Extrait du document:
--------------------------------
L'Inde est aussi accusée d'avoir mené des tactiques d'ingérence lors des élections de 2019 et de 2021 visant à aligner la position du Canada sur ses intérêts à propos d’enjeux importants, particulièrement en ce qui concerne la perception du gouvernement indien quant aux personnes qui appuient un État sikh indépendant, le Khalistan.

Le Pakistan a également mené des actes d'ingérence lors des deux dernières élections en tentant, par exemple, d’influencer clandestinement le choix de politiciens et de candidats perçus comme étant plus favorables au Pakistan qu’à l’Inde.

La Russie et l'Iran ont quant à eux joué un rôle moins important lors des dernières élections fédérales, constate le rapport initial.

La Russie mène des opérations de désinformation dans le cadre de ses efforts d’ingérence étrangère en Occident, notamment au Canada. Son but ultime est d’ébranler la perception que les États-Unis dominent le monde, de discréditer les politiques américaines et celles des pays occidentaux, et de saper le soutien aux institutions, aux partenariats et aux alliances dirigés par les États-Unis, indique le document.

La possibilité d’une ingérence étrangère par la Russie a été une préoccupation avant les élections générales de 2019, mais cette préoccupation s’est estompée pendant les élections, poursuit le rapport.

L’Iran, de son côté, n’est pas, et n’a jamais été, un acteur d’ingérence étrangère d’importance relativement aux élections fédérales canadiennes, note encore le rapport.
--------------------------------
Consigne A: Recopiez mot pour mot le passage de l'extrait sur l'ingérence étrangère qui commence aux mots « La Russie et » et qui s'arrête après « poursuit le rapport. ».
--------------------------------
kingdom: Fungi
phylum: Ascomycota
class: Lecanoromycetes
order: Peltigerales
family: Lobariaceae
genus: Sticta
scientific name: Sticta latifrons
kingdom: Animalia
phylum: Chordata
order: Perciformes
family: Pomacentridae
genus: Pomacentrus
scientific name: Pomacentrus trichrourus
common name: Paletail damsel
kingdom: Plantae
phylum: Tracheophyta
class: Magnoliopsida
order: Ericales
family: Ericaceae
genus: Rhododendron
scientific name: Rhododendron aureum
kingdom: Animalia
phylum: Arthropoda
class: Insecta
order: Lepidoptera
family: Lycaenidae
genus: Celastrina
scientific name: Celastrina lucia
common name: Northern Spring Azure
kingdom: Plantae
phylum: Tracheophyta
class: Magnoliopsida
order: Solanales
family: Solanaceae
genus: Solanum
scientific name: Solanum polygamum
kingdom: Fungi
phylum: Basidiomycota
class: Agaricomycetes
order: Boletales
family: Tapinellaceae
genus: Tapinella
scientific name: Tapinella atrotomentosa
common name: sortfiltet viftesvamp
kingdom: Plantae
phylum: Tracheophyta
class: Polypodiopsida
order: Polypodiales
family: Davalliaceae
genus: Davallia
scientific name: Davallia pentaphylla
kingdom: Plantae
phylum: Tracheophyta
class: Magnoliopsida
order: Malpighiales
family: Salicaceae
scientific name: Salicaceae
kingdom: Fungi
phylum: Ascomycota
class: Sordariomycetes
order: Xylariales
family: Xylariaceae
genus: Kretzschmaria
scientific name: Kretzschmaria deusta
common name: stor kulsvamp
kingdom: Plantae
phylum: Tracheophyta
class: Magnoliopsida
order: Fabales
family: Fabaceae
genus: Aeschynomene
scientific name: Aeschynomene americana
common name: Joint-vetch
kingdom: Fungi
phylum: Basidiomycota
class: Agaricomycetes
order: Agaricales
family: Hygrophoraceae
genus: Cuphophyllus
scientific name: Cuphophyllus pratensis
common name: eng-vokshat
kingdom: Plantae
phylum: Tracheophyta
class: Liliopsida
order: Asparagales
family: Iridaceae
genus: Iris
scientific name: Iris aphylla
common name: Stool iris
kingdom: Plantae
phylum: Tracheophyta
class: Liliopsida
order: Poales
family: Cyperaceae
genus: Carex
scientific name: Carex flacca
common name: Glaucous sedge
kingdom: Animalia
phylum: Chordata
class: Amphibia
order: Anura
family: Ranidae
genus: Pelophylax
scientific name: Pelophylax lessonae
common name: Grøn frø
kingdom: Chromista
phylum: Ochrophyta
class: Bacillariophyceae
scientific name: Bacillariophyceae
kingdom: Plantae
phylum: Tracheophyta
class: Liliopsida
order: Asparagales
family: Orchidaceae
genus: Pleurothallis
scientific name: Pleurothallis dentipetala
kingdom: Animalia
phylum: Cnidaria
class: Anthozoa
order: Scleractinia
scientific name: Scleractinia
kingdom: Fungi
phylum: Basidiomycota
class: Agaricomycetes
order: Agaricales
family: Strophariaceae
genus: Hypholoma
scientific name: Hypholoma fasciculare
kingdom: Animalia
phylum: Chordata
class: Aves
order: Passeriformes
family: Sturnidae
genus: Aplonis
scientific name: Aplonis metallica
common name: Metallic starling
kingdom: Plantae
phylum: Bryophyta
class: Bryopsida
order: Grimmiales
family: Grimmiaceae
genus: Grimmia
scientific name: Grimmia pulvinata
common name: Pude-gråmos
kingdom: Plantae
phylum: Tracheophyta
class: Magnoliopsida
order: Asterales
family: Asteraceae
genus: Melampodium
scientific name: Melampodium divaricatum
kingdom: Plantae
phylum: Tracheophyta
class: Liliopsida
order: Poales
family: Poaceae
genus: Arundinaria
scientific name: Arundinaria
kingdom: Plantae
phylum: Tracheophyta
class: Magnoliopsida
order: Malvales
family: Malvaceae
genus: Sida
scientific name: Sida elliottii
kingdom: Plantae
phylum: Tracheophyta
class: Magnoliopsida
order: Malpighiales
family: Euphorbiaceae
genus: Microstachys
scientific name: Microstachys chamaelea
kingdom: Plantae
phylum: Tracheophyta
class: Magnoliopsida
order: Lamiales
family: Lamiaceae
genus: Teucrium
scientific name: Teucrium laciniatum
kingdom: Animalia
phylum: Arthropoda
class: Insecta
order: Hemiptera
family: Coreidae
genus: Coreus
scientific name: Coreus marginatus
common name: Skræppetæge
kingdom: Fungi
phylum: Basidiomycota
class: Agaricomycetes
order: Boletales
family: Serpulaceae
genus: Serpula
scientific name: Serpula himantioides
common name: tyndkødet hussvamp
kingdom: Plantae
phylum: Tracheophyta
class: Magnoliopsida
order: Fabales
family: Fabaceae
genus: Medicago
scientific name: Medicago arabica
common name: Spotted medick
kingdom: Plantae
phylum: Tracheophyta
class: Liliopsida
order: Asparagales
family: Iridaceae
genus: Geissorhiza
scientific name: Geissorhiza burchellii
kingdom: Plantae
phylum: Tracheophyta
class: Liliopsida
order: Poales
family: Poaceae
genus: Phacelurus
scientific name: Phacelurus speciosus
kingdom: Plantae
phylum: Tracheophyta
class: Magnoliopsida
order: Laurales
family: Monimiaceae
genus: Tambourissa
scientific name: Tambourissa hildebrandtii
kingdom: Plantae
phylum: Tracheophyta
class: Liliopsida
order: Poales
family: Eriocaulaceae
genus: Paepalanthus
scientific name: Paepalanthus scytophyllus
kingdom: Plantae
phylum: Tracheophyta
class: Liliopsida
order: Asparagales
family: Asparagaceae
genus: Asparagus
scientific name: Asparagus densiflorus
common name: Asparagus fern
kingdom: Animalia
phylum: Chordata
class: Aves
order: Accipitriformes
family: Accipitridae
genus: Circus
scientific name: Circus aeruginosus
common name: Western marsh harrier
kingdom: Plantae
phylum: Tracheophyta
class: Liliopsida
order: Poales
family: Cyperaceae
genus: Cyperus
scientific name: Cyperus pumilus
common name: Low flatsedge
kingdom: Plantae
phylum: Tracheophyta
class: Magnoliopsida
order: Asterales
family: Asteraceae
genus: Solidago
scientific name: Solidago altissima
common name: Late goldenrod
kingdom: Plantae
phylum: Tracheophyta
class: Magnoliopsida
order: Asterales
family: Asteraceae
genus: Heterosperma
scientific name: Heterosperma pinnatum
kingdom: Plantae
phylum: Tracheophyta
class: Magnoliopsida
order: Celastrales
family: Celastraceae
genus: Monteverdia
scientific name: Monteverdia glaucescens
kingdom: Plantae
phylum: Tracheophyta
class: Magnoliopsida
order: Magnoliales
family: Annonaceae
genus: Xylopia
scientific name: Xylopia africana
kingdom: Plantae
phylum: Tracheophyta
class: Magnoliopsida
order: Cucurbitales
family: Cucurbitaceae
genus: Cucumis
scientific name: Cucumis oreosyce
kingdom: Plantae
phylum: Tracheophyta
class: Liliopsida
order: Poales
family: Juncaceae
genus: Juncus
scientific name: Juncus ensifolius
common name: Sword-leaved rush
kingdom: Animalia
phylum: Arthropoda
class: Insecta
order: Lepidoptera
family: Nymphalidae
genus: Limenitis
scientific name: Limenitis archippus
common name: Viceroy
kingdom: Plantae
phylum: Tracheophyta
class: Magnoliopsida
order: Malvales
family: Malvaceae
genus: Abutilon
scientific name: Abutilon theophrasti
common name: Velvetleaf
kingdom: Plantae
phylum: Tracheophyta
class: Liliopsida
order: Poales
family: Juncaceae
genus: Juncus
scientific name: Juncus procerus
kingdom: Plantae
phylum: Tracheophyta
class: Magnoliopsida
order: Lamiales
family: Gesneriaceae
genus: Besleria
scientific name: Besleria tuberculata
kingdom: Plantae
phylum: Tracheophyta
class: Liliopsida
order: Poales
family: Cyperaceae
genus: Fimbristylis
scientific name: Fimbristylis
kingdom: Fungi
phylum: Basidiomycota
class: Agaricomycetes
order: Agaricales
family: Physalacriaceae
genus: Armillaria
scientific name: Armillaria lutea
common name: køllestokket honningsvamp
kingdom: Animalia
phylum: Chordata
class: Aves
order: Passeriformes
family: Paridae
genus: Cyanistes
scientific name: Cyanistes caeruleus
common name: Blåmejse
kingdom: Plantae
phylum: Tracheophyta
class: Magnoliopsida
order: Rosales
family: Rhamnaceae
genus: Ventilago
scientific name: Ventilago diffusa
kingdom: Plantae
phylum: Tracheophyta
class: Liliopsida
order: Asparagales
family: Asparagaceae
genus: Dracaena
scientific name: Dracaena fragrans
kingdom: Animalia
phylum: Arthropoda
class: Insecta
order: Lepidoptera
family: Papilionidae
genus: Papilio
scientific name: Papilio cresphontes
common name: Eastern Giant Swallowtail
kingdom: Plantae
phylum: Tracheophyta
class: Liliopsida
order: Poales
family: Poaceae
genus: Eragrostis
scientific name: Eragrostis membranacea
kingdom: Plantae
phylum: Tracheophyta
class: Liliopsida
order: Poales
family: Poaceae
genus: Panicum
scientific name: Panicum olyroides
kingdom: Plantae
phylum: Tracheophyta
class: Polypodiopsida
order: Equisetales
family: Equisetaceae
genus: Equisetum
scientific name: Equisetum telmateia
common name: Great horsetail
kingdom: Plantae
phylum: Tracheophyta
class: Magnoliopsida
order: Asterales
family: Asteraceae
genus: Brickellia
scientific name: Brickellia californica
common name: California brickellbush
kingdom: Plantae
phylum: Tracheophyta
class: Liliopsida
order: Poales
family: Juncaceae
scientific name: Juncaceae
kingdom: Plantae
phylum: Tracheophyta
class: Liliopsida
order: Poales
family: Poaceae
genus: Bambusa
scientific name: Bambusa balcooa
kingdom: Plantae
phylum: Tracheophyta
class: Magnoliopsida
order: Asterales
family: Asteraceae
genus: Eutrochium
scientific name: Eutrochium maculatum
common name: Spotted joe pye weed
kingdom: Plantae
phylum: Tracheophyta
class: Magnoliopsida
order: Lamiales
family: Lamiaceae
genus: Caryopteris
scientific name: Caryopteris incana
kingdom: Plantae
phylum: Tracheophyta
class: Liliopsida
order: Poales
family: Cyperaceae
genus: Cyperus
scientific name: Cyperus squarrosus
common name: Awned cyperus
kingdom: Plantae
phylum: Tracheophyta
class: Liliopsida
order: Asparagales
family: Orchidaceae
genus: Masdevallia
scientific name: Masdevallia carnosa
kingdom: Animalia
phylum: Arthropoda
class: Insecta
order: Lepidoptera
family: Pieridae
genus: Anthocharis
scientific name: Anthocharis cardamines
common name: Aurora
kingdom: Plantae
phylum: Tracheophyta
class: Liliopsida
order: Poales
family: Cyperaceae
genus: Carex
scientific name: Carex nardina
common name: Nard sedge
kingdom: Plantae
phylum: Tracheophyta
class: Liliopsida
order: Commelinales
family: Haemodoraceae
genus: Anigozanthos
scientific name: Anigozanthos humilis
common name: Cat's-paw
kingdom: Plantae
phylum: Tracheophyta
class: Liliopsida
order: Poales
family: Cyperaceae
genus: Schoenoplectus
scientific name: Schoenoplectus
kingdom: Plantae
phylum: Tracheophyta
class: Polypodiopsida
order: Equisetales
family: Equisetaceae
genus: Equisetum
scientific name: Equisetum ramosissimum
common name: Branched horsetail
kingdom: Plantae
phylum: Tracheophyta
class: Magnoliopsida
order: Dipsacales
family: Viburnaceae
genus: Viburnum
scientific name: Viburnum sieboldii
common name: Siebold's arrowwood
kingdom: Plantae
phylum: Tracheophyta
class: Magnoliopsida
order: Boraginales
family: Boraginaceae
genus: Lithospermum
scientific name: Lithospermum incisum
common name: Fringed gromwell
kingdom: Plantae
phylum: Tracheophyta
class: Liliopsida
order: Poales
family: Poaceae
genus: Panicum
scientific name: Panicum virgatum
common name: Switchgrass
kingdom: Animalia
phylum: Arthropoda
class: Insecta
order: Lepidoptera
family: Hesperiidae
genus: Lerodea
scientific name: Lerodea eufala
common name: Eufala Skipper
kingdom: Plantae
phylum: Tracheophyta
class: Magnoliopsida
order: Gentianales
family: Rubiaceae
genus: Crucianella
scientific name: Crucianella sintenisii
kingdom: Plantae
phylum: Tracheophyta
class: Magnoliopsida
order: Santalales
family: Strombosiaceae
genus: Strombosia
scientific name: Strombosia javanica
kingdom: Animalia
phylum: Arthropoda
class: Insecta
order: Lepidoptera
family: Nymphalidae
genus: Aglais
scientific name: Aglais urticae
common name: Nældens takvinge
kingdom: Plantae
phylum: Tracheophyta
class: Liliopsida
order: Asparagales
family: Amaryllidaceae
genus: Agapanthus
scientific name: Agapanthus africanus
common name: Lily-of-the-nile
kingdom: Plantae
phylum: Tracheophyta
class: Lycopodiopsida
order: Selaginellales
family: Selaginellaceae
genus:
--------------------------------
Consigne B: Renvoyez sans rien changer les lignes des données affichées, en partant de celle qui contient « common name: Nældens takvinge » et en allant jusqu'à la toute dernière ligne de ces données. Ces deux lignes sont comprises.

Réponse complète A:
La Russie et l'Iran ont quant à eux joué un rôle moins important lors des dernières élections fédérales, constate le rapport initial.

La Russie mène des opérations de désinformation dans le cadre de ses efforts d’ingérence étrangère en Occident, notamment au Canada. Son but ultime est d’ébranler la perception que les États-Unis dominent le monde, de discréditer les politiques américaines et celles des pays occidentaux, et de saper le soutien aux institutions, aux partenariats et aux alliances dirigés par les États-Unis, indique le document.

La possibilité d’une ingérence étrangère par la Russie a été une préoccupation avant les élections générales de 2019, mais cette préoccupation s’est estompée pendant les élections, poursuit le rapport.

Réponse complète B:
common name: Nældens takvinge
kingdom: Plantae
phylum: Tracheophyta
class: Liliopsida
order: Asparagales
family: Amaryllidaceae
genus: Agapanthus
scientific name: Agapanthus africanus
common name: Lily-of-the-nile
kingdom: Plantae
phylum: Tracheophyta
class: Lycopodiopsida
order: Selaginellales
family: Selaginellaceae
genus:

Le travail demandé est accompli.